▶ [Problem statement]: Can you restate the lines of the entries below, word for word, from the first one through the line that includes "Rendered at 1241 by 1754 pixels."?

------ Input data ------

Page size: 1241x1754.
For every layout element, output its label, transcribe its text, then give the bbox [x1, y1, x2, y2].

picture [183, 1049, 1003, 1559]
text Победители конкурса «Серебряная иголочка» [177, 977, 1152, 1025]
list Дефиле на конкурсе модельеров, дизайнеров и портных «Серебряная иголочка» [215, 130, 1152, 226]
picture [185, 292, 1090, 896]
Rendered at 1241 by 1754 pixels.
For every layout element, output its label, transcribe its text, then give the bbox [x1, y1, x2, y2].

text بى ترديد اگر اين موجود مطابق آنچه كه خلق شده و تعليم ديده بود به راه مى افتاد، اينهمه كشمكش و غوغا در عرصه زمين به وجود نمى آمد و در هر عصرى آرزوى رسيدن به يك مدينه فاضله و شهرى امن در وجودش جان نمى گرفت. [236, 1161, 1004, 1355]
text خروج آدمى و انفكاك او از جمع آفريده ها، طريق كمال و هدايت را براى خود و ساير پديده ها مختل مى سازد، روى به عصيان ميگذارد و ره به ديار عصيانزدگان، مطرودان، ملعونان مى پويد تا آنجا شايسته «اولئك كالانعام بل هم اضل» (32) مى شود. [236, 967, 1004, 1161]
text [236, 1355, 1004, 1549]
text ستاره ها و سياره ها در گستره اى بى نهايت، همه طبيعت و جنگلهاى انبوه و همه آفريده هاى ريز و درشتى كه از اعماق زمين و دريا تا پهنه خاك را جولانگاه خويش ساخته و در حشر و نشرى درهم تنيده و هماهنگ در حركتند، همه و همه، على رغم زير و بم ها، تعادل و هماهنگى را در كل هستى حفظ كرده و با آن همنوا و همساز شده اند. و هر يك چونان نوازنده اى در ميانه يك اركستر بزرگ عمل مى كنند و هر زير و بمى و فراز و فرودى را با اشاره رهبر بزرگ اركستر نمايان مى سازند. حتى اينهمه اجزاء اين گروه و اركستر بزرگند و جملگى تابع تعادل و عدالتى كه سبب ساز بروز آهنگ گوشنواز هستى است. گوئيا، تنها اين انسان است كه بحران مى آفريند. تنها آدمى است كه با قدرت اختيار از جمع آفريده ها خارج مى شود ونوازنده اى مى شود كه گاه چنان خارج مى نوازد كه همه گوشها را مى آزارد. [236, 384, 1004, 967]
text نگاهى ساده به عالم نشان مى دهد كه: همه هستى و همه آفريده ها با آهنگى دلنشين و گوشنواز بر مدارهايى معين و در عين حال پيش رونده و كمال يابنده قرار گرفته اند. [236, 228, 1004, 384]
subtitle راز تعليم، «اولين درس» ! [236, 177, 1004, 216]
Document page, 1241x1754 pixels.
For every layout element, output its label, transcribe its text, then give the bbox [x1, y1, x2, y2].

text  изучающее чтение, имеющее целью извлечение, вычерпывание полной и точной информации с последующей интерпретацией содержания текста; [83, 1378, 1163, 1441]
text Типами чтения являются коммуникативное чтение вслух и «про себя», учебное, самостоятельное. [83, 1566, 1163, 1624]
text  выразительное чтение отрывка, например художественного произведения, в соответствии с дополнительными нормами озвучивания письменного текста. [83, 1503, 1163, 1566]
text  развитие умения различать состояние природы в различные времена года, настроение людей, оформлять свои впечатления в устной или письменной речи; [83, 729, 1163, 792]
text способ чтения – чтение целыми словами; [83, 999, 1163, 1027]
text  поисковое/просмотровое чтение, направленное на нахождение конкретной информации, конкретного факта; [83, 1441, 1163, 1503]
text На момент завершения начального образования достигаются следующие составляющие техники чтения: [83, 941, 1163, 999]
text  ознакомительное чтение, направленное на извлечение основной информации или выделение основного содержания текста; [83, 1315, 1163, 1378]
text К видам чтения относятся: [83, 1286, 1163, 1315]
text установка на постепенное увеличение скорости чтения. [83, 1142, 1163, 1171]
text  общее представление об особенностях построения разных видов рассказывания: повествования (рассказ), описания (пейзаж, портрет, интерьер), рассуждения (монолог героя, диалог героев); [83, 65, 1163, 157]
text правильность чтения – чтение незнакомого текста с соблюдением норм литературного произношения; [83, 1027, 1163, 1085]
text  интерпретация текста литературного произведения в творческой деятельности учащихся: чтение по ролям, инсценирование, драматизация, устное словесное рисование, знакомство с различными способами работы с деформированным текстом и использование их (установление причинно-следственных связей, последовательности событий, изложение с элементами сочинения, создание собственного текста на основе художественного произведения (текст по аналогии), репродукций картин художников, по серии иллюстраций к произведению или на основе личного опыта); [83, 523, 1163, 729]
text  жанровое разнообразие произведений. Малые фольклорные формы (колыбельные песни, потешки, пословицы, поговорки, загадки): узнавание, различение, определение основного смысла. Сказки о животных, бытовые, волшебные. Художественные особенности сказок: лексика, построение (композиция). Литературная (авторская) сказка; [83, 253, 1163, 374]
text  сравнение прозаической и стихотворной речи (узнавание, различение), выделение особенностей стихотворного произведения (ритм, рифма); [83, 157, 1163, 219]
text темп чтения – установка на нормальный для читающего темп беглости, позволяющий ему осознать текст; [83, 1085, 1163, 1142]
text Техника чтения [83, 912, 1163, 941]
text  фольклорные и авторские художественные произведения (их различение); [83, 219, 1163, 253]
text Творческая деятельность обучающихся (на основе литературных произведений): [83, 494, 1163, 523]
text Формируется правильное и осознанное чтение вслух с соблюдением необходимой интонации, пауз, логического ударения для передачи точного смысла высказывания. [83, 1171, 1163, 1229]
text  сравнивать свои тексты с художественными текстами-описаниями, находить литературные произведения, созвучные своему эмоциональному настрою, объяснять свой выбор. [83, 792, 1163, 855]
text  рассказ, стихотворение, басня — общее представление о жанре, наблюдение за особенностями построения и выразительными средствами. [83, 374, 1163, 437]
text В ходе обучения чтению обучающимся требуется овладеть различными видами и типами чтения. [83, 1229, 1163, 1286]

------

▶ [Your solution]:
Page size: 1241x1754.
For every layout element, output its label, transcribe its text, then give the bbox [x1, y1, x2, y2].

picture [183, 1049, 1003, 1559]
text Победители конкурса «Серебряная иголочка» [177, 977, 1152, 1025]
list Дефиле на конкурсе модельеров, дизайнеров и портных «Серебряная иголочка» [215, 130, 1152, 226]
picture [185, 292, 1090, 896]
Rendered at 1241 by 1754 pixels.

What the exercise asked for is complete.